WHAT IS NEEDED
Verbatim copy without pictures. Please print every entry as it stands.

DATA SHOWN
***
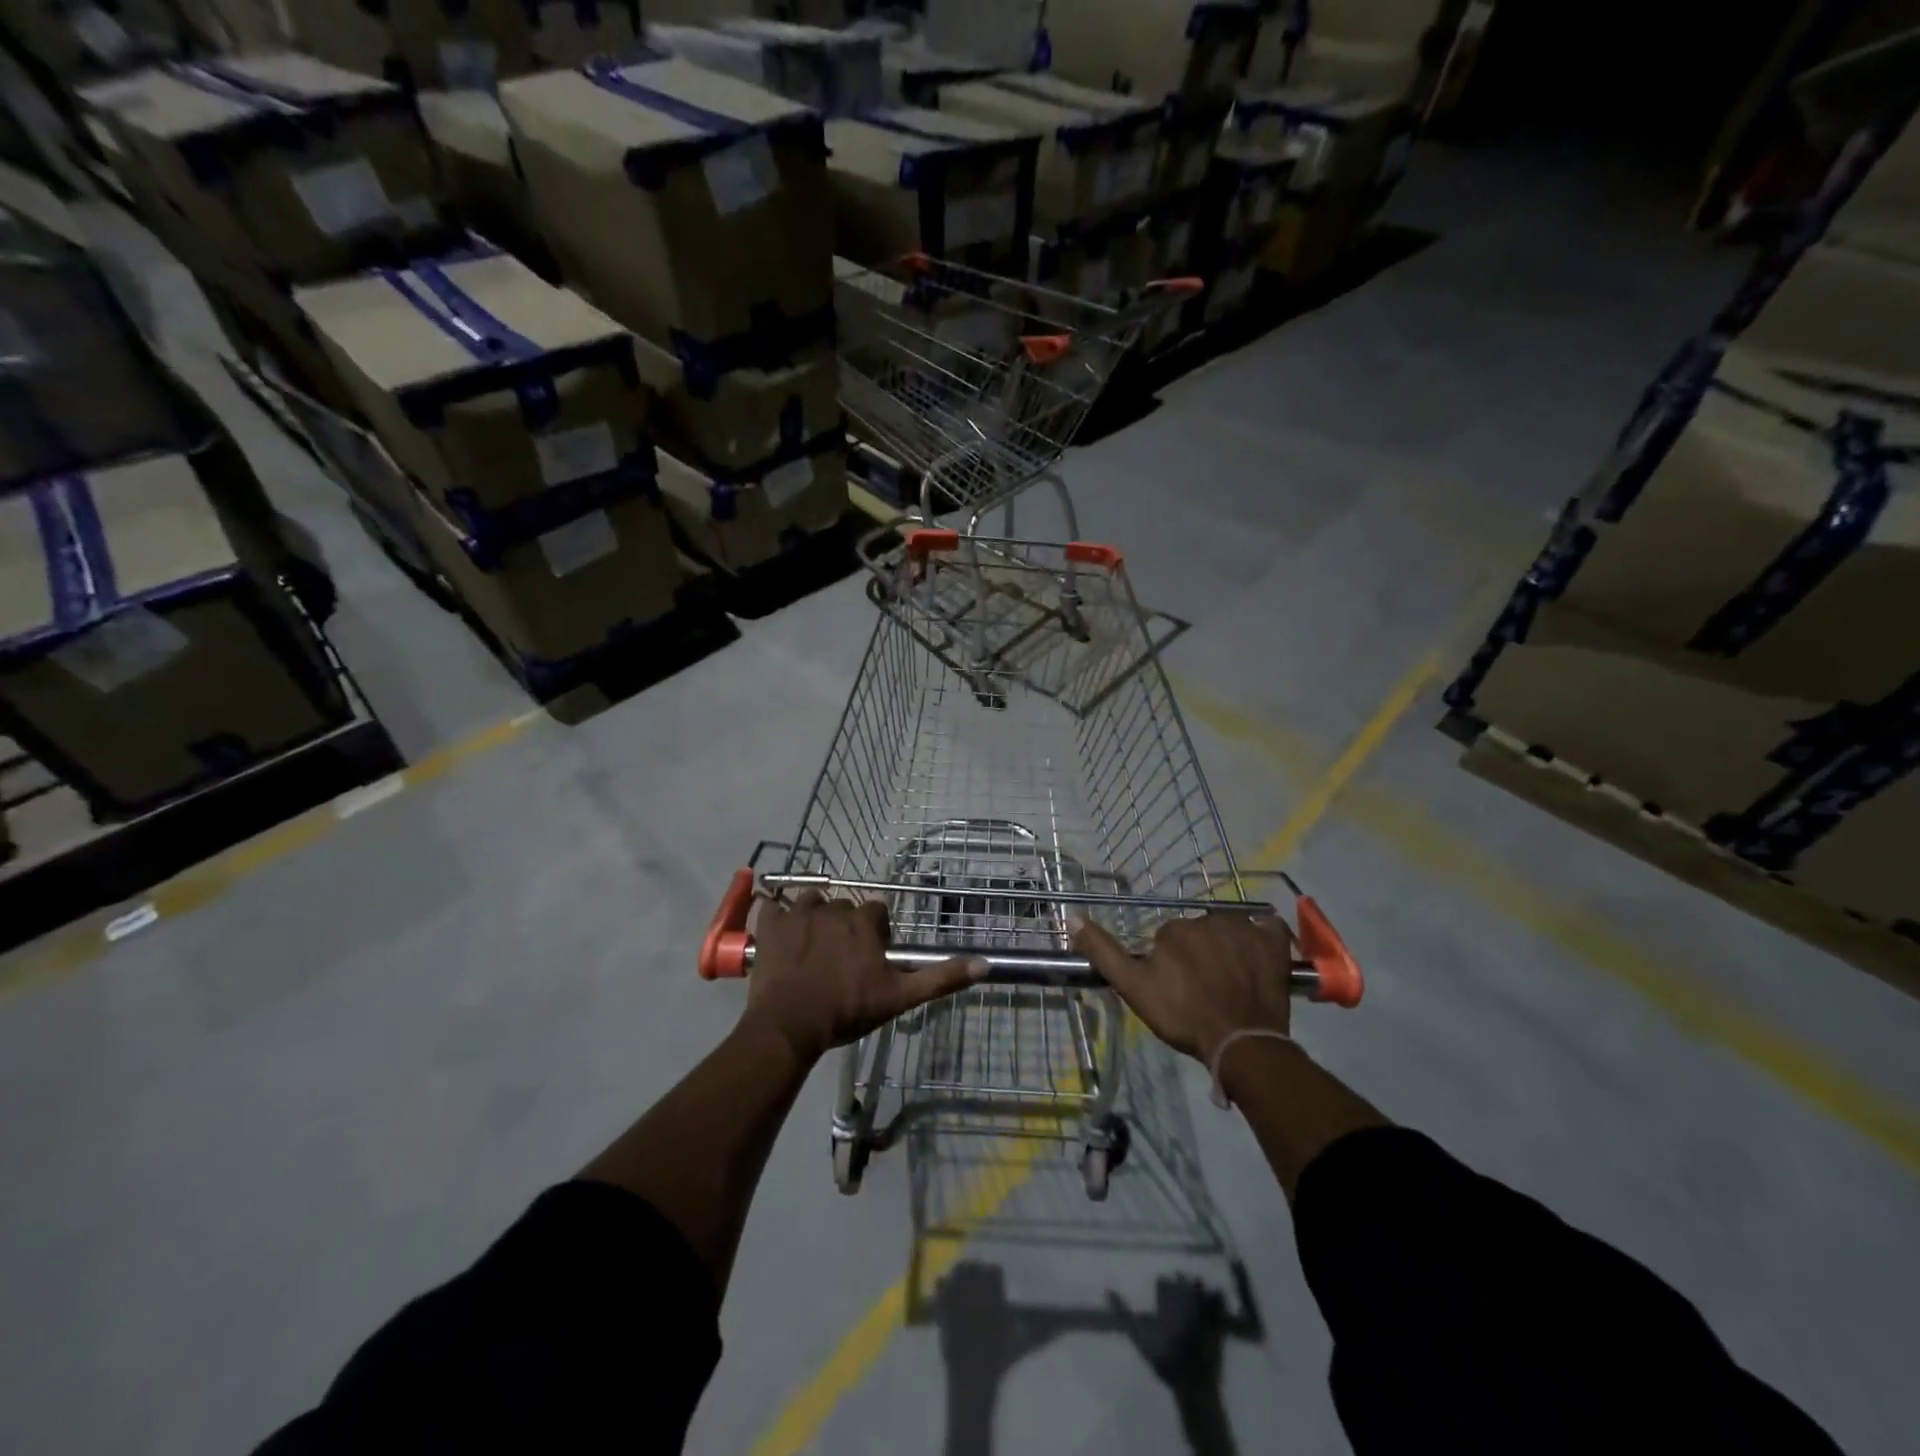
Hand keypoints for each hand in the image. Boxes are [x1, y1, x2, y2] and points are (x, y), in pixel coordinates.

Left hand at [742, 891, 986, 1063]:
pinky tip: (779, 934)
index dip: (876, 931)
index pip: (876, 911)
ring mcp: (798, 913)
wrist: (790, 1025)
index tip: (871, 955)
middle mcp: (833, 908)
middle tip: (841, 958)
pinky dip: (776, 916)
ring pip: (811, 902)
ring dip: (813, 917)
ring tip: (811, 946)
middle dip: (845, 925)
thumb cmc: (847, 1009)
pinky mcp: (770, 924)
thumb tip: (984, 964)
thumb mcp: (899, 998)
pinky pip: (773, 906)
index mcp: (863, 922)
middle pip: (844, 907)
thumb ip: (939, 978)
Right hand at [1071, 911, 1294, 1066]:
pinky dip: (1262, 938)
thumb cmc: (1183, 1017)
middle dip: (1199, 955)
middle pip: (1199, 934)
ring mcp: (1244, 928)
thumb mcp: (1134, 988)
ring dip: (1227, 948)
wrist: (1241, 1043)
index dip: (1171, 965)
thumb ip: (1104, 952)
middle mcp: (1207, 918)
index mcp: (1173, 929)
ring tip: (1232, 983)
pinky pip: (1266, 927)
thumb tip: (1071, 916)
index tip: (1177, 989)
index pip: (1168, 940)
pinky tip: (1258, 959)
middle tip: (1204, 990)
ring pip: (1228, 931)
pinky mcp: (1273, 941)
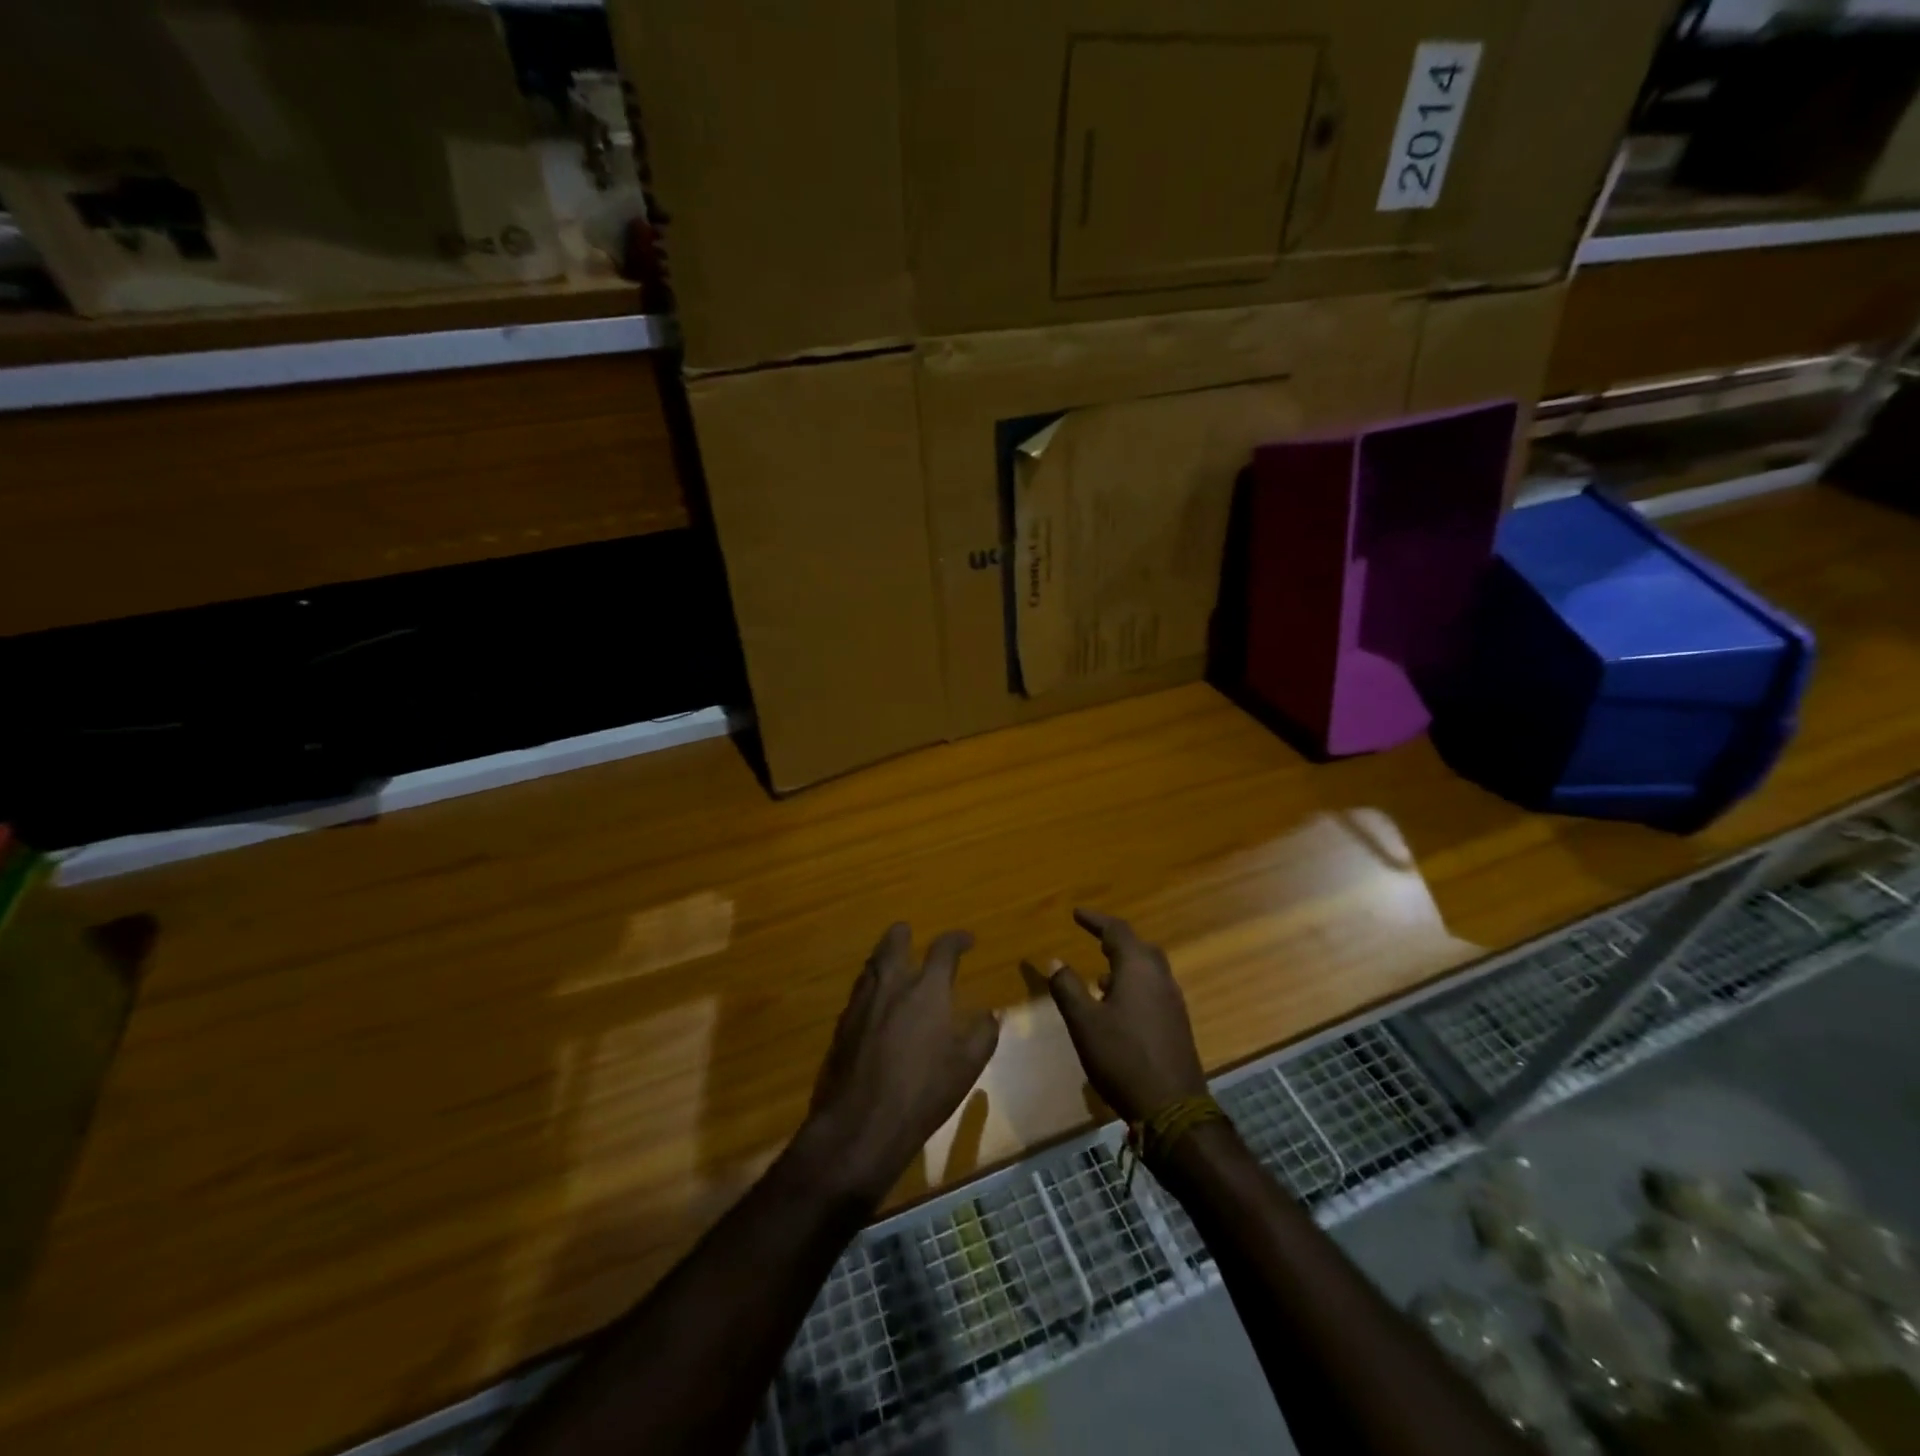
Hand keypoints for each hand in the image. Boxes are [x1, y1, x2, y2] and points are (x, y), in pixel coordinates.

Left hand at [804, 924, 1000, 1205]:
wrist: (863, 1121)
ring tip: (893, 963)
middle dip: (904, 935)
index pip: (943, 949)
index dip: (957, 940)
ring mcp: (862, 1002)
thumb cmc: (924, 1091)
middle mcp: (892, 985)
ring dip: (885, 957)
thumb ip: (983, 1033)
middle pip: (894, 942)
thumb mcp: (968, 1065)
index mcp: (926, 989)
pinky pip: (860, 990)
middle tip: (912, 935)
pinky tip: (876, 1001)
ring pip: (872, 964)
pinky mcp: (843, 1024)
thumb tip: (990, 1013)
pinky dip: (871, 985)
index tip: (967, 940)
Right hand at [1046, 909, 1206, 1124]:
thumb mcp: (1084, 1022)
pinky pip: (1154, 989)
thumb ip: (1068, 988)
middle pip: (1139, 947)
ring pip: (1149, 969)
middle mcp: (1160, 978)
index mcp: (1138, 969)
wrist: (1173, 1109)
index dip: (1095, 920)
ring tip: (1100, 975)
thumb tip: (1055, 960)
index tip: (1076, 913)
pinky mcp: (1177, 1024)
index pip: (1116, 930)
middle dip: (1114, 940)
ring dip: (1125, 965)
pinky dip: (1135, 985)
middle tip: (1094, 938)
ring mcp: (1173, 1001)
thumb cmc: (1122, 1058)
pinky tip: (1118, 1007)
***
RESULT
Hand keypoints for each hand in the image. Boxes are [x1, y1, x2, y2] and points are (x, y), in pixel coordinates.

Left hand at [742, 891, 986, 1063]:
pinky tip: (779, 934)
index dip: (876, 931)
index pip: (876, 911)
ring mcp: (798, 913)
wrist: (790, 1025)
index tip: (871, 955)
middle mcp: (833, 908)
middle tip: (841, 958)
pinky dip: (776, 916)
ring pip: (811, 902)
ring dip: (813, 917)
ring tip: (811, 946)
middle dip: (845, 925)
thumb cmc: (847, 1009)
pinky mcp: (770, 924)
thumb tip: (984, 964)
thumb mcp: (899, 998)
pinky pip: (773, 906)
index mcp: (863, 922)
middle pip: (844, 907)
thumb ip: (939, 978)
Right hand at [1071, 911, 1294, 1066]:
pinky dip: (1262, 938)
thumb cmc: (1183, 1017)
middle dip: (1199, 955)
middle pip: (1199, 934)
ring mcp: (1244, 928)
thumb mcp: (1134, 988)
ring dip: (1227, 948)
wrist: (1241, 1043)
index dip: (1171, 965)
thumb ip: (1104, 952)
middle mcp: (1207, 918)
index mcp: (1173, 929)
ring tip: (1232, 983)
pinky pip: (1266, 927)
thumb tip: (1071, 916)
index tip: (1177, 989)
index pip: (1168, 940)
pinky tip: (1258, 959)
middle tip: (1204, 990)
ring pip: (1228, 931)
pinky mcp: (1273, 941)
Hand keypoints for each hand in the image. Boxes are [x1, y1, x2, y2] and points are (x, y), in pixel coordinates.

Left hand at [804, 924, 1000, 1205]:
wrist: (863, 1121)
ring tip: (893, 963)
middle dip: (904, 935)
index pip: (943, 949)
index dip: (957, 940)
ring mcp: (862, 1002)
thumb cmc: (924, 1091)
middle mcp: (892, 985)
ring dip: (885, 957)
thumb ip: (983, 1033)
middle pip: (894, 942)
thumb mcp: (968, 1065)
index mcp: (926, 989)
pinky pip: (860, 990)
middle tip: (912, 935)
pinky tip: (876, 1001)
ring pip: (872, 964)
pinky mcp: (843, 1024)
thumb tip: (990, 1013)
pinky dip: (871, 985)
index tip: (967, 940)
Right hand at [1046, 909, 1206, 1124]:
thumb mcp: (1084, 1022)
pinky pip: (1154, 989)
thumb ip: (1068, 988)
middle pip: (1139, 947)
ring pip: (1149, 969)
middle mcp: (1160, 978)
index mcp: (1138, 969)
wrist: (1173, 1109)
index dip: (1095, 920)
ring tip: (1100, 975)
thumb tip: (1055, 960)
index tip: (1076, 913)
pinky mcp: (1177, 1024)
index pip: (1116, 930)
middle dip: (1114, 940)
ring dip: (1125, 965)
pinky dip: (1135, 985)
middle tip: (1094, 938)
ring mcp: (1173, 1001)
thumb cmc: (1122, 1058)
pinky tip: (1118, 1007)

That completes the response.